Aside from the moodiness and introspection, we have some excellent art (as usual) from Leinel Francis Yu and a couple of pointless fight scenes. It’s the latter part that is starting to worry me. We’ve seen countless fight scenes since Larsen has taken over this book, with the promise that there’s something more going on just under the surface of them. I don’t know if that indicates some sort of grand conspiracy to get under Wolverine’s skin or what, but I’m hoping we get to some sort of point with all of this soon, too. It might start to wear thin.
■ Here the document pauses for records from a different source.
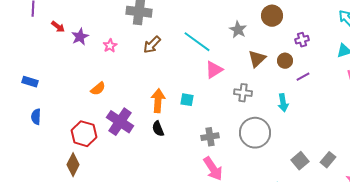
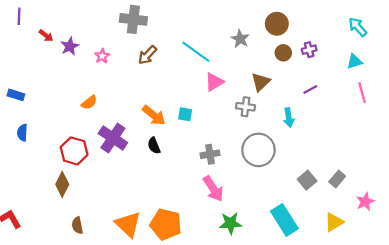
brown triangle: (257, 59) -> (261, 82), moved
brown circle: (285, 61) -> (283, 53), moved
orange arrow: (158, 101) -> (154, 115), turned 125

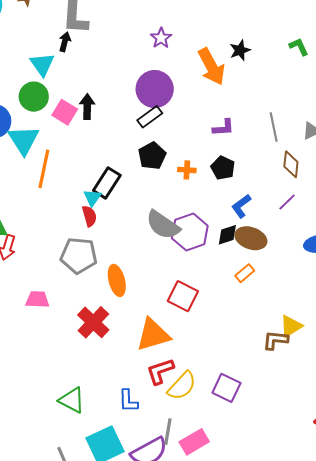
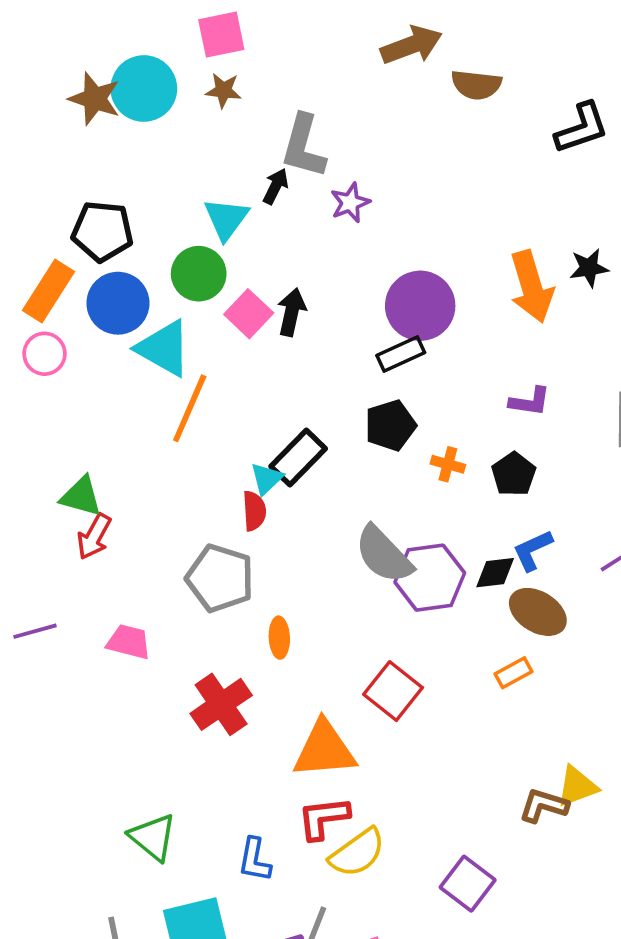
purple star: (161, 38) -> (350, 203), moved
cyan triangle: (24, 140) -> (164, 348), turned -40
black diamond: (227, 235) -> (495, 573), moved
orange ellipse: (117, 280) -> (279, 638), size x0.7
purple square: (226, 388) -> (468, 884), moved

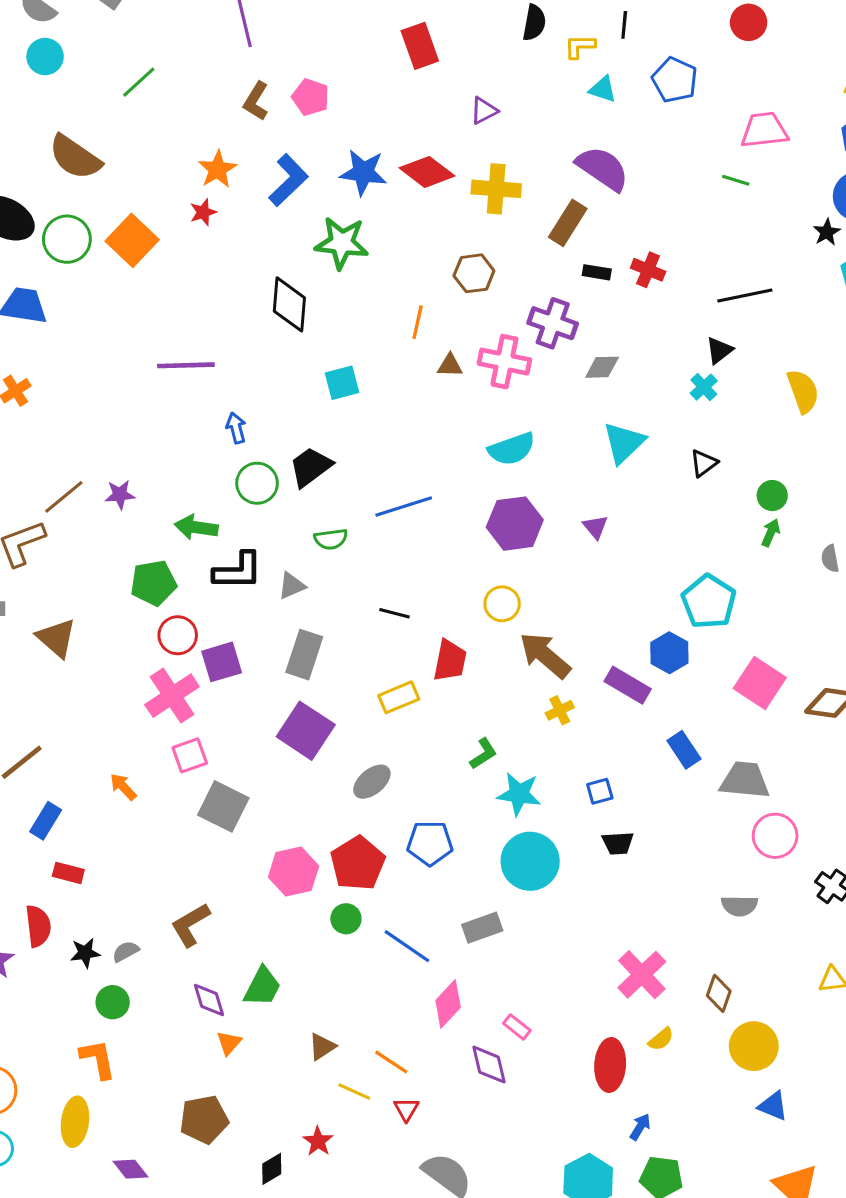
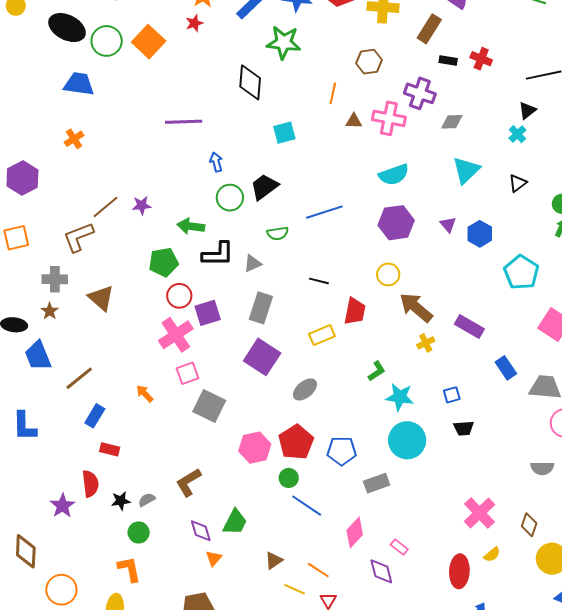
blue hexagon: (669, 653) -> (480, 234), moved
blue pentagon: (430, 843) -> (342, 451), moved
blue line: (407, 946) -> (307, 506), moved

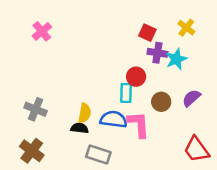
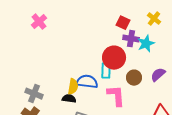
red circle: (136, 77) -> (114, 58), size x1.5
gray cross: (36, 109) -> (34, 94), moved
blue semicircle: (113, 119) -> (87, 82), moved

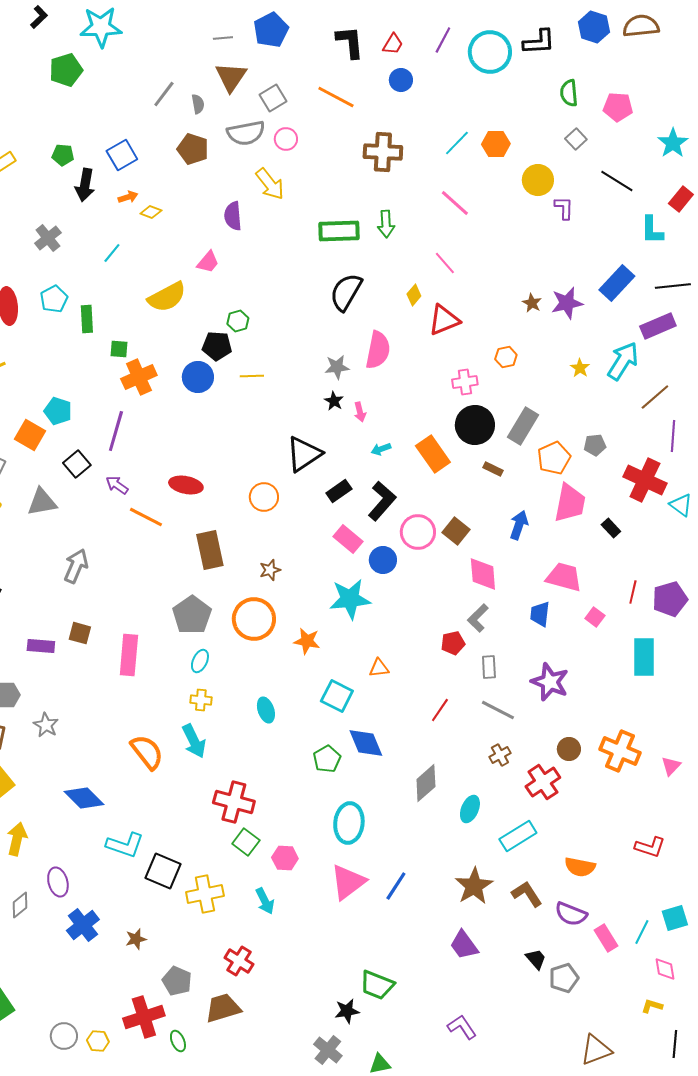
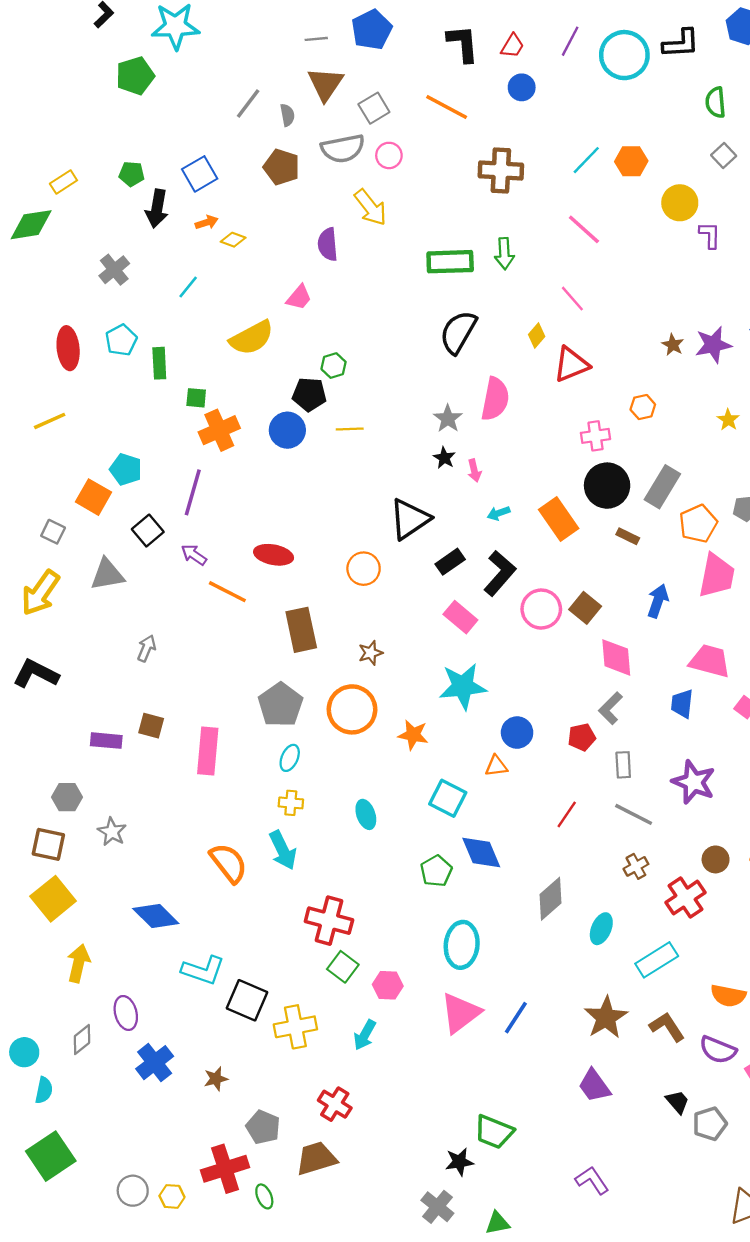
gray star: (337, 367) -> (448, 419), turned -30
blue circle: (383, 560) -> (517, 733), moved
gray arrow: (76, 566) -> (147, 648), size x0.7
cyan arrow: (265, 901) -> (365, 1035), turned 56

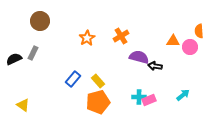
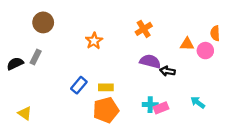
orange cross: (121, 36) -> (144, 29), moved
yellow rectangle: (98, 81) -> (106, 87), turned -48
cyan arrow: (183, 95) -> (198, 102), turned -104

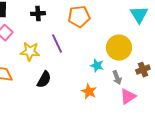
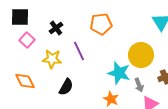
black cross: (38, 14) -> (56, 28), moved, turned -32
cyan star: (97, 66) -> (119, 73), size x1.6

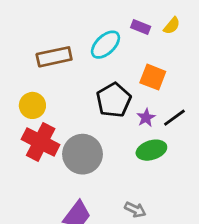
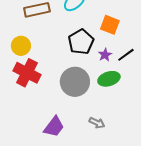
gray circle: (82, 154) -> (75, 82), moved

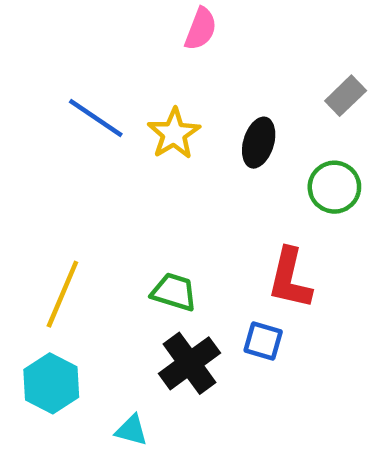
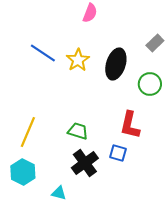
black ellipse: (259, 143) -> (116, 64), size x1.4

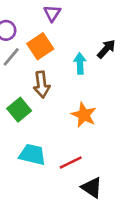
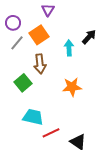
orange star: (84, 115) -> (72, 87), turned -30
red line: (71, 162) -> (51, 133), moved

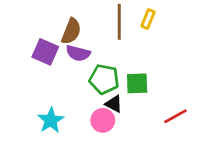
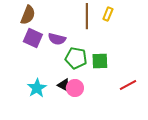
brown semicircle: (71, 31) -> (28, 15), moved
black triangle: (114, 104) -> (64, 85), moved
SAVAGE DRAGON #62, on the other hand, is Larsen at his finest. Larsen is best when he draws what he writes, whether an editor is looking over his shoulder or not. He’s a very visual storyteller and sometimes that doesn’t translate well when another person enters the equation. But DRAGON #62 shows off some of the best art we’ve seen from Larsen, as well as featuring a story so full of twists that I can’t really talk about it all that much. You see, Pipeline Commentary and Review is a spoiler-free zone. I’ve violated that on a few sparse occasions with accompanying spoiler space, but I try not to. And I won’t here.
The wedding itself is done darn well. The pacing is superb, as we go from two 12-panel pages in a row, nearly completely silent, to the grand money shot on the following two-page spread. It’s got all the impact you’d want. Later on, the issue takes on some X-FILES-ish tones in a scene with Dragon and Powerhouse. There’s some great use of shadows in there, and it evokes just as much moodiness and tension as we are seeing in WOLVERINE.
A lot of things are set to wrap up in the next issue, and a lot more are yet to come. DRAGON is a superhero soap opera in many ways. There are storylines running in this book still that began in the first year of the series, but you don’t need to go back quite that far to understand it all. It’s fairly episodic in nature. Read one of the current issues of the Dragon (#60 is a good jumping-on point) and if you like what you see, go back and pick up one of the trade paperbacks.
Another nice thing about the series is that Larsen is committed to collecting the series in trade paperback form for all time. They’re nice editions with added pages and sometime sketchbook excerpts. They look good on the shelf, and they’ll help you catch up if you feel the need to.